(Beginning of Exercise data)

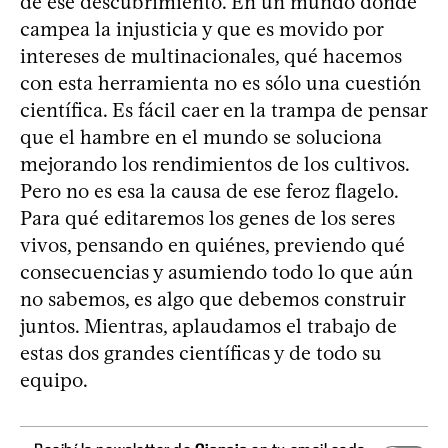
de ese descubrimiento. En un mundo donde
campea la injusticia y que es movido por
intereses de multinacionales, qué hacemos
con esta herramienta no es sólo una cuestión
científica. Es fácil caer en la trampa de pensar
que el hambre en el mundo se soluciona
mejorando los rendimientos de los cultivos.
Pero no es esa la causa de ese feroz flagelo.
Para qué editaremos los genes de los seres
vivos, pensando en quiénes, previendo qué
consecuencias y asumiendo todo lo que aún
no sabemos, es algo que debemos construir
juntos. Mientras, aplaudamos el trabajo de
estas dos grandes científicas y de todo su
equipo.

(End of Exercise data)

▶ Task instructions
Since only the text is needed, retype the data above exactly and omit the pictures.

▶ Response box
de ese descubrimiento. En un mundo donde
campea la injusticia y que es movido por
intereses de multinacionales, qué hacemos
con esta herramienta no es sólo una cuestión
científica. Es fácil caer en la trampa de pensar
que el hambre en el mundo se soluciona
mejorando los rendimientos de los cultivos.
Pero no es esa la causa de ese feroz flagelo.
Para qué editaremos los genes de los seres
vivos, pensando en quiénes, previendo qué
consecuencias y asumiendo todo lo que aún
no sabemos, es algo que debemos construir
juntos. Mientras, aplaudamos el trabajo de
estas dos grandes científicas y de todo su
equipo.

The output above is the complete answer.